I'm thinking of the median as a convenience function on a more general histogram
reducer, which as you say, could be backed by any of a number of implementations depending on desired tradeoffs. This would make including other summary statistics such as the IQR trivial.
One option with configurable accuracy is the t-digest. There are existing Java and JavaScript implementations, but the JavaScript implementation requires a few transitive dependencies so I thought I'd see if a Clojure implementation would keep things simple. I've begun to sketch out a generic Clojure(Script) implementation here, but it's just a prototype at the moment.
I envisage the api being something like:
(transduce (map :x) (kixi/median kixi/t-digest {:delta 0.01}) data)
where (kixi/median histogram opts)
is a convenience for (redux/post-complete (histogram opts) #(percentile % 50))
and with a sensible default histogram
:
(transduce (map :x) (kixi/median) data)
Would this meet your needs? Would you do anything differently or would you like to see an alternative histogram implementation prioritised?
Thanks, Henry
You are right, I was looking at the problem too narrowly. When it comes to histograms, I quite like https://github.com/bigmlcom/histogram, especially if wrapped in a transducer.
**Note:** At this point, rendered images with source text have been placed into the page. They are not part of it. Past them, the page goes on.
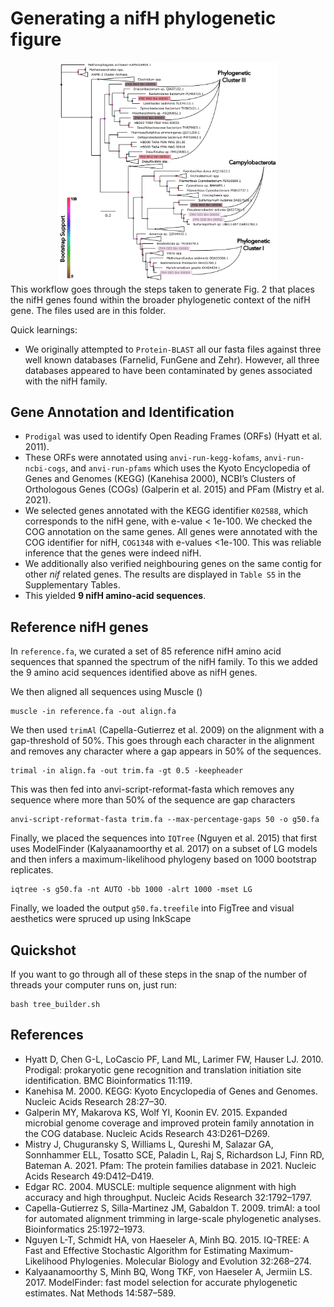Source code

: # Generating a nifH phylogenetic figure
<div style="text-align: center;">
<img src='./nifHTree.png' width=350>
</div>
This workflow goes through the steps taken to generate Fig. 2 that places the nifH genes found within the broader phylogenetic context of the nifH gene. The files used are in this folder. 

Quick learnings:
- We originally attempted to `Protein-BLAST` all our fasta files against three well known databases (Farnelid, FunGene and Zehr). However, all three databases appeared to have been contaminated by genes associated with the nifH family.

## Gene Annotation and Identification
- `Prodigal` was used to identify Open Reading Frames (ORFs) (Hyatt et al. 2011). 
- These ORFs were annotated using `anvi-run-kegg-kofams`, `anvi-run-ncbi-cogs`, and `anvi-run-pfams` which uses the Kyoto Encyclopedia of Genes and Genomes (KEGG) (Kanehisa 2000), NCBI’s Clusters of Orthologous Genes (COGs) (Galperin et al. 2015) and PFam (Mistry et al. 2021). 
- We selected genes annotated with the KEGG identifier `K02588`, which corresponds to the nifH gene, with e-value < 1e-100. We checked the COG annotation on the same genes. All genes were annotated with the COG identifier for nifH, `COG1348` with e-values <1e-100. This was reliable inference that the genes were indeed nifH. 
- We additionally also verified neighbouring genes on the same contig for other <i>nif</i> related genes. The results are displayed in `Table S5` in the Supplementary Tables.
- This yielded <b>9 nifH amino-acid sequences</b>.

## Reference nifH genes
In `reference.fa`, we curated a set of 85 reference nifH amino acid sequences that spanned the spectrum of the nifH family. To this we added the 9 amino acid sequences identified above as nifH genes.

We then aligned all sequences using Muscle ()
```
muscle -in reference.fa -out align.fa
```

We then used `trimAl` (Capella-Gutierrez et al. 2009) on the alignment with a gap-threshold of 50%. This goes through each character in the alignment and removes any character where a gap appears in 50% of the sequences.
```
trimal -in align.fa -out trim.fa -gt 0.5 -keepheader
```

This was then fed into anvi-script-reformat-fasta which removes any sequence where more than 50% of the sequence are gap characters
```
anvi-script-reformat-fasta trim.fa --max-percentage-gaps 50 -o g50.fa
```

Finally, we placed the sequences into `IQTree` (Nguyen et al. 2015) that first uses ModelFinder (Kalyaanamoorthy et al. 2017) on a subset of LG models and then infers a maximum-likelihood phylogeny based on 1000 bootstrap replicates.
```
iqtree -s g50.fa -nt AUTO -bb 1000 -alrt 1000 -mset LG
```

Finally, we loaded the output `g50.fa.treefile` into FigTree and visual aesthetics were spruced up using InkScape

## Quickshot
If you want to go through all of these steps in the snap of the number of threads your computer runs on, just run:
```
bash tree_builder.sh
```

## References
- Hyatt D, Chen G-L, LoCascio PF, Land ML, Larimer FW, Hauser LJ. 2010. Prodigal: prokaryotic gene recognition and translation initiation site identification. BMC Bioinformatics 11:119.
- Kanehisa M. 2000. KEGG: Kyoto Encyclopedia of Genes and Genomes. Nucleic Acids Research 28:27–30.
- Galperin MY, Makarova KS, Wolf YI, Koonin EV. 2015. Expanded microbial genome coverage and improved protein family annotation in the COG database. Nucleic Acids Research 43:D261–D269.
- Mistry J, Chuguransky S, Williams L, Qureshi M, Salazar GA, Sonnhammer ELL, Tosatto SCE, Paladin L, Raj S, Richardson LJ, Finn RD, Bateman A. 2021. Pfam: The protein families database in 2021. Nucleic Acids Research 49:D412–D419.
- Edgar RC. 2004. MUSCLE: multiple sequence alignment with high accuracy and high throughput. Nucleic Acids Research 32:1792–1797.
- Capella-Gutierrez S, Silla-Martinez JM, Gabaldon T. 2009. trimAl: a tool for automated alignment trimming in large-scale phylogenetic analyses. Bioinformatics 25:1972–1973.
- Nguyen L-T, Schmidt HA, von Haeseler A, Minh BQ. 2015. IQ-TREE: A Fast and Effective Stochastic Algorithm for Estimating Maximum-Likelihood Phylogenies. Molecular Biology and Evolution 32:268–274.
- Kalyaanamoorthy S, Minh BQ, Wong TKF, von Haeseler A, Jermiin LS. 2017. ModelFinder: fast model selection for accurate phylogenetic estimates. Nat Methods 14:587–589.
@sbelak thanks for the link! I'm checking it out now and weighing up its features against introducing a Java-only dependency
Closed by #15
Median is the only function I still turn to Incater for and I would like to stop doing that (and contribute to a library I use daily). Calculating median efficiently is slightly tricky though -- have you given any thought which guarantees/compromises you want to make with kixi? From what I've gathered, to calculate median we need to either accept an approximate result, have the entire seq in memory at some point during computation, and/or use a specialized version for ints (or just have 3 all 3 versions: median, median-int, and median-approx).